A team of researchers from Queen Mary University of London and Barts Health NHS Trust looked at 1,737 patients to conduct an in-depth study to explore coronavirus outcomes in black, Asian, and minority ethnic populations. The results of the study were published in BMJ Open.
The researchers looked at data from all patients aged 16 years or over with confirmed SARS-CoV-2 infections, admitted to the five acute hospitals within Barts Health NHS Trust, between 1 January and 13 May 2020. 538 patients (31 percent) were from Asian, 340 (20 percent) black, and 707 (40 percent) white backgrounds.
The study showed that 511 had died by day 30 (29 percent).
Compared with white patients, those from minority ethnic backgrounds were younger and less frail, suggests the study.

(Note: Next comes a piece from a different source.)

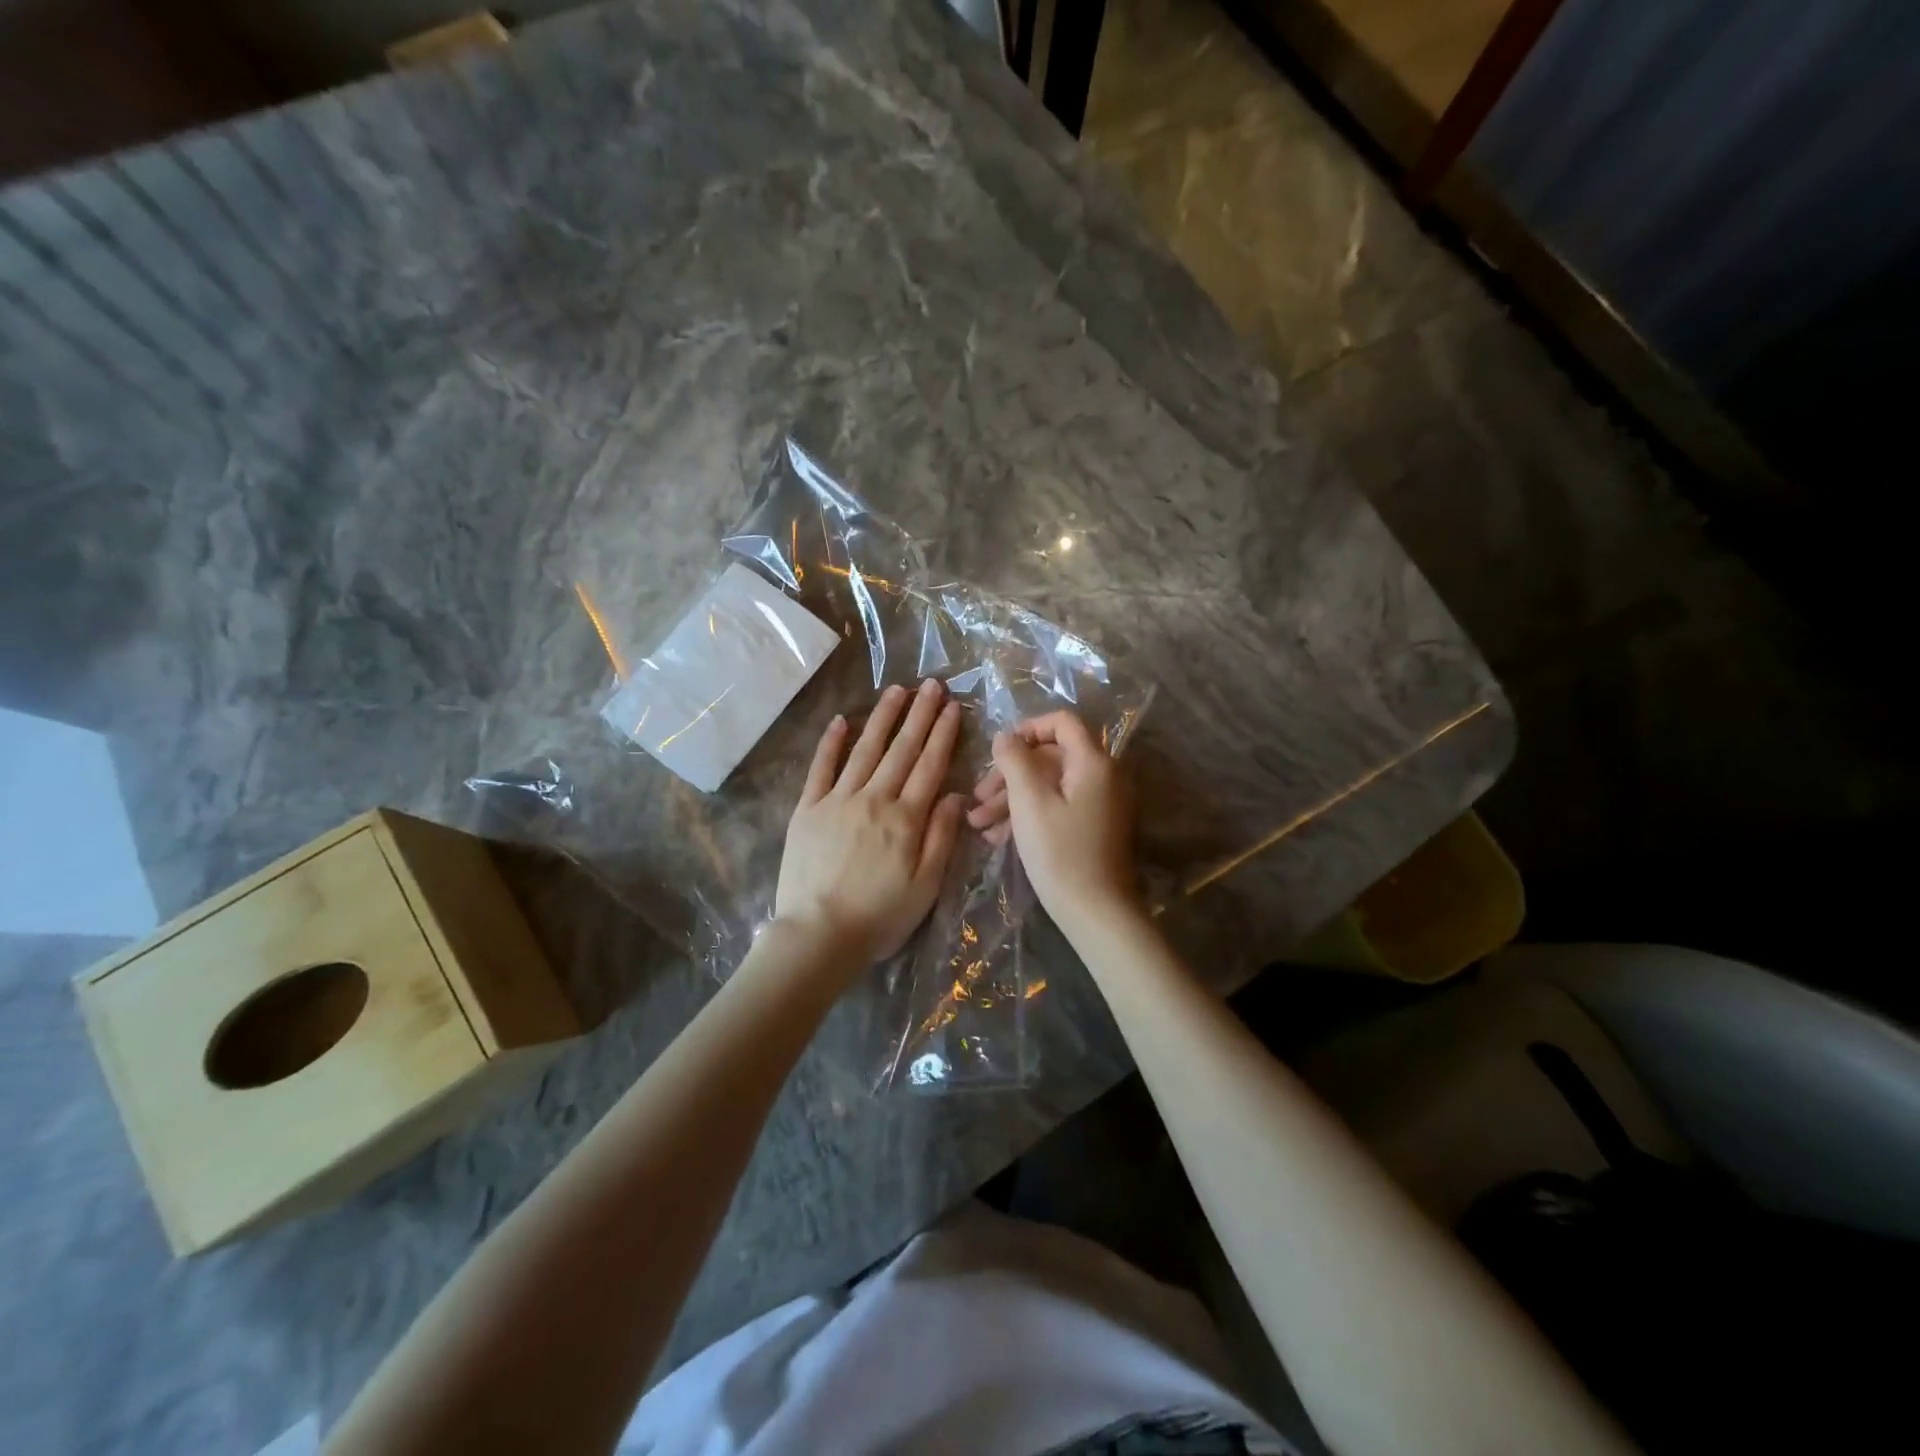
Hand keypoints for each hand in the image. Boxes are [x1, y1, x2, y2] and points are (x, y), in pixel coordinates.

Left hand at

The cohort research also showed that Asian patients were 1.54 times more likely, and black patients 1.8 times more likely, to be admitted to ICU and to receive invasive ventilation, compared to white patients.

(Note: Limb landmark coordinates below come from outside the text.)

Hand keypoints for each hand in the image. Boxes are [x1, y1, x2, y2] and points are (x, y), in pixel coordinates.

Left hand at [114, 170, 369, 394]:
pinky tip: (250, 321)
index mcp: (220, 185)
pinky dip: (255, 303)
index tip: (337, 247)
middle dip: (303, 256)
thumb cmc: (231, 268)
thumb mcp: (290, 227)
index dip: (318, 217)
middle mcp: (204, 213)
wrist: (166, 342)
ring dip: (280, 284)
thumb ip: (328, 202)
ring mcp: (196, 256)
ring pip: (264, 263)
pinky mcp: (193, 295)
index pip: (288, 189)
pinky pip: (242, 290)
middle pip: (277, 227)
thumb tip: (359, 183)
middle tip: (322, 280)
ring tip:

Patients from Asian backgrounds were determined as 1.49 times more likely to die from the disease compared to those from white backgrounds, and patients from black backgrounds were 1.30 times more likely to suffer a lethal outcome.

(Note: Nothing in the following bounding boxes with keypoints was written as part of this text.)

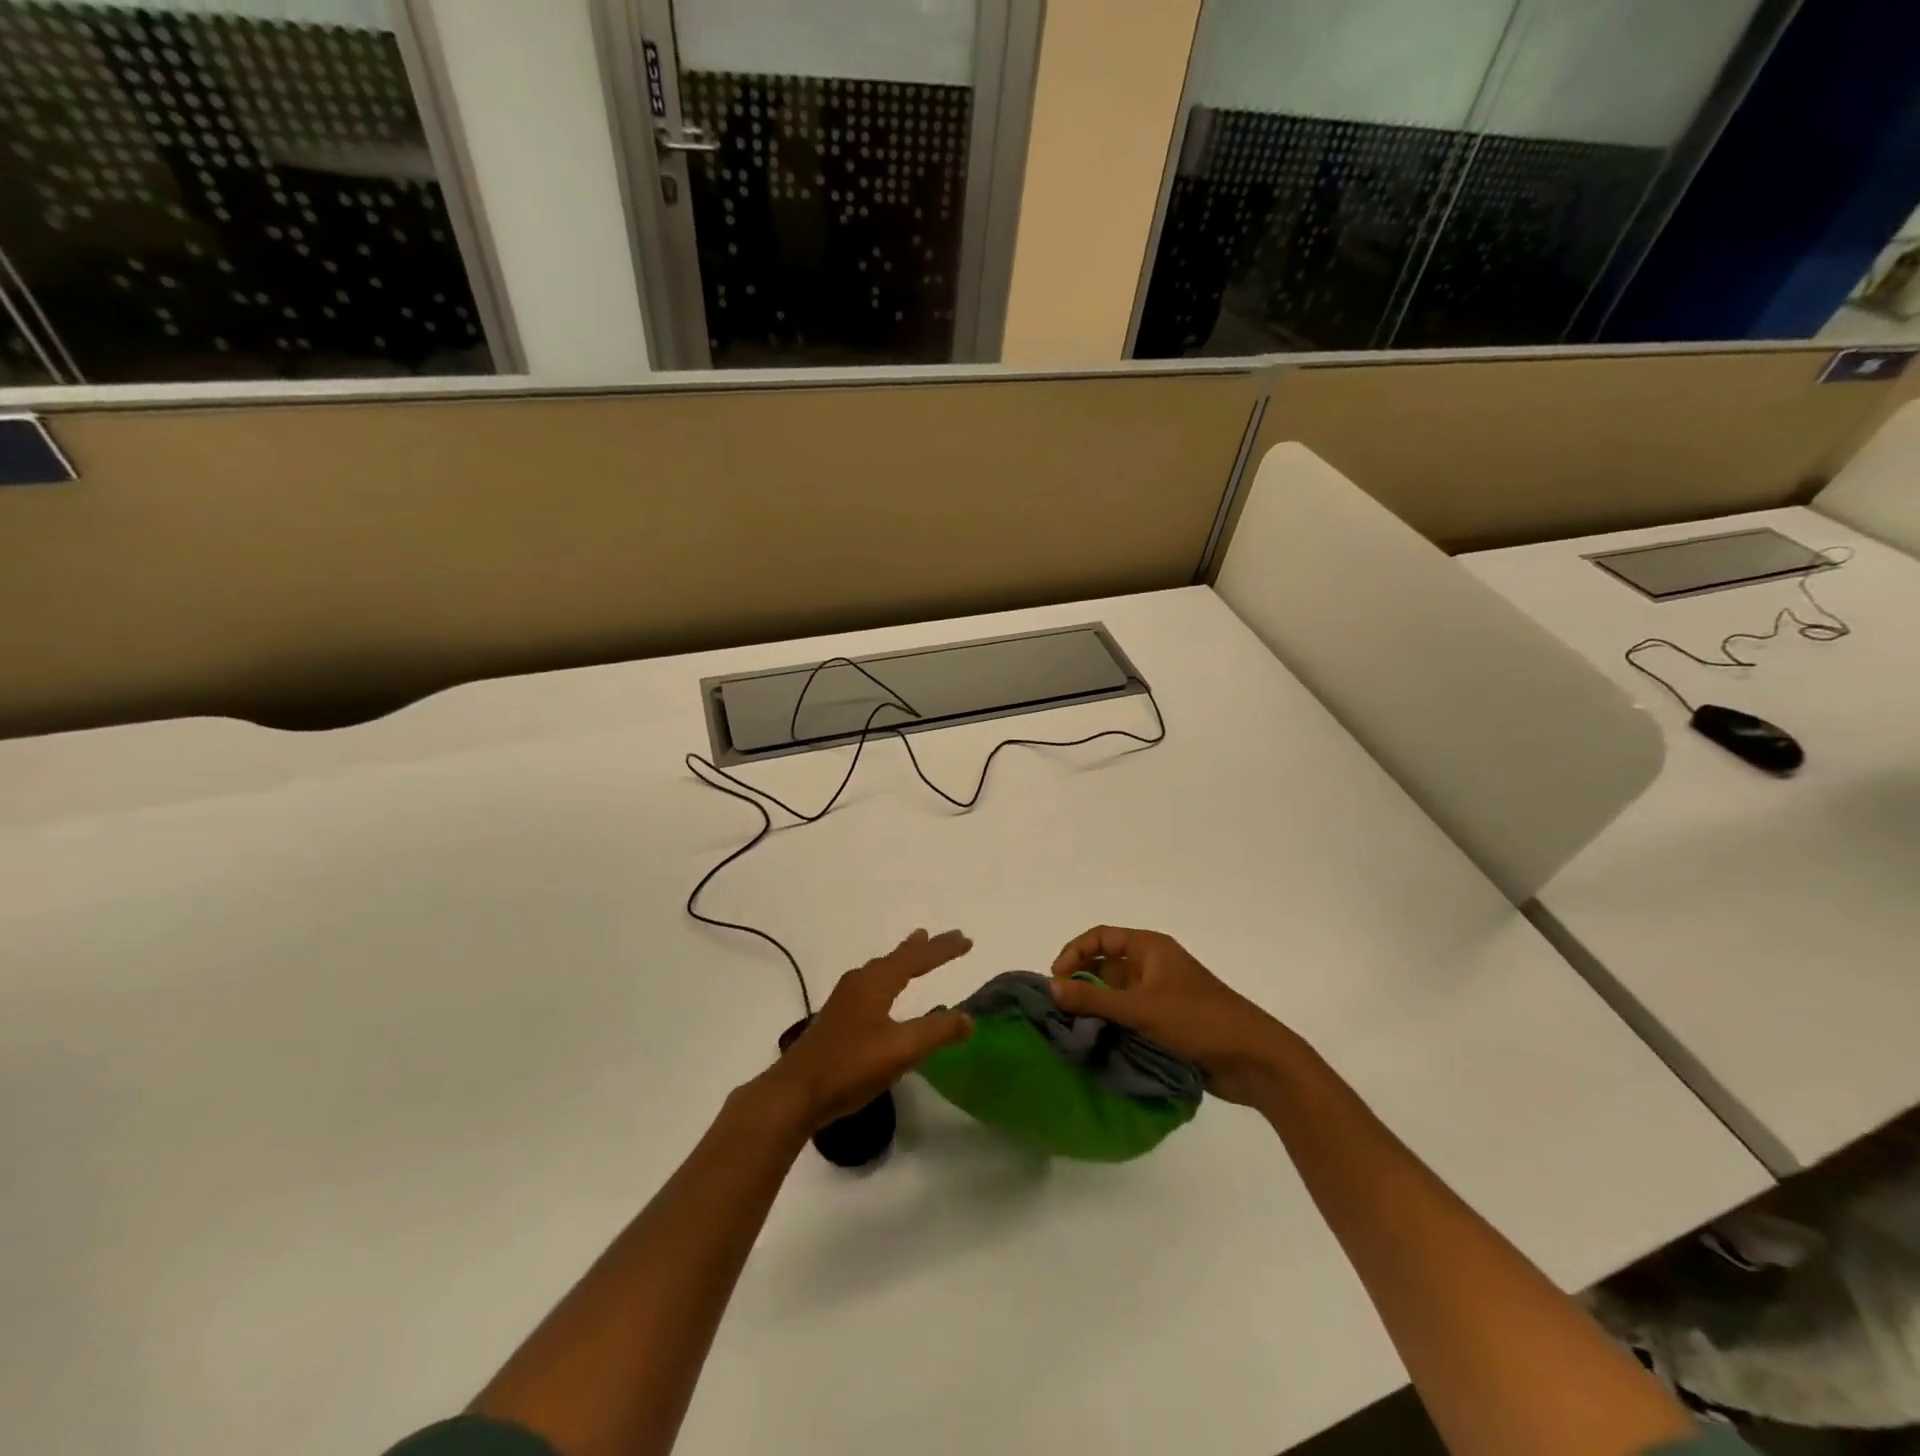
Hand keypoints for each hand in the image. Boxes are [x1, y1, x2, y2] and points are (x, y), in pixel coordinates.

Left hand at [756, 929, 975, 1132]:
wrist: (796, 1092)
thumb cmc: (851, 1066)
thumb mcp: (901, 1049)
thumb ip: (937, 1032)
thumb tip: (969, 1018)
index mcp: (876, 982)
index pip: (917, 958)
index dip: (943, 950)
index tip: (967, 940)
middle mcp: (860, 982)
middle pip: (898, 957)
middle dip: (925, 948)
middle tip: (947, 937)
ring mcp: (846, 998)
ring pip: (882, 969)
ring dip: (904, 959)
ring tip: (917, 949)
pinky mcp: (838, 1016)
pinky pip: (872, 983)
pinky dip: (890, 976)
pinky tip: (886, 990)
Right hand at [1050, 926, 1294, 1105]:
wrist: (1255, 1059)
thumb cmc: (1199, 1021)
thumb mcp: (1142, 1008)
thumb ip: (1094, 998)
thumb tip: (1050, 986)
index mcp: (1151, 948)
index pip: (1101, 937)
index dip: (1075, 952)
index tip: (1055, 979)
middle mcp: (1153, 966)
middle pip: (1106, 965)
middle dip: (1082, 983)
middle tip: (1059, 1009)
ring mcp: (1161, 996)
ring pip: (1116, 995)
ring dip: (1096, 1008)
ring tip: (1073, 1030)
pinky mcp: (1167, 1023)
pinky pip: (1130, 1017)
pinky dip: (1113, 1026)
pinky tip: (1097, 1044)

A 50-80 percent increased risk of receiving mechanical ventilation in ICU was cited for Asian and black patients compared with white patients of a similar age.
"Our study shows the disproportionate impact of Covid-19 on Black and Asian groups in the first peak,” said Dr. Yize Wan, Clinical Lecturer at Queen Mary University of London and Specialty Registrar in Intensive Care Medicine & Anaesthesia at Barts Health NHS Trust.
Wan added that Black and Asian people admitted to Barts Health hospitals with confirmed coronavirus were ‘significantly younger in age, had greater acute disease severity, and higher mortality relative to white patients of the same age and baseline health’.
The importance of responding to the ethnic disparities in the impact of COVID-19 was underscored by the team as yet another critical issue in dealing with the pandemic.
"Authentic community based participatory research to understand the drivers of these differences, and co-creation of solutions are key to achieving health equity in these communities," added Dr. Vanessa Apea, Consultant Physician in Sexual Health and HIV at Barts Health NHS Trust and Honorary Senior Lecturer at Queen Mary University of London.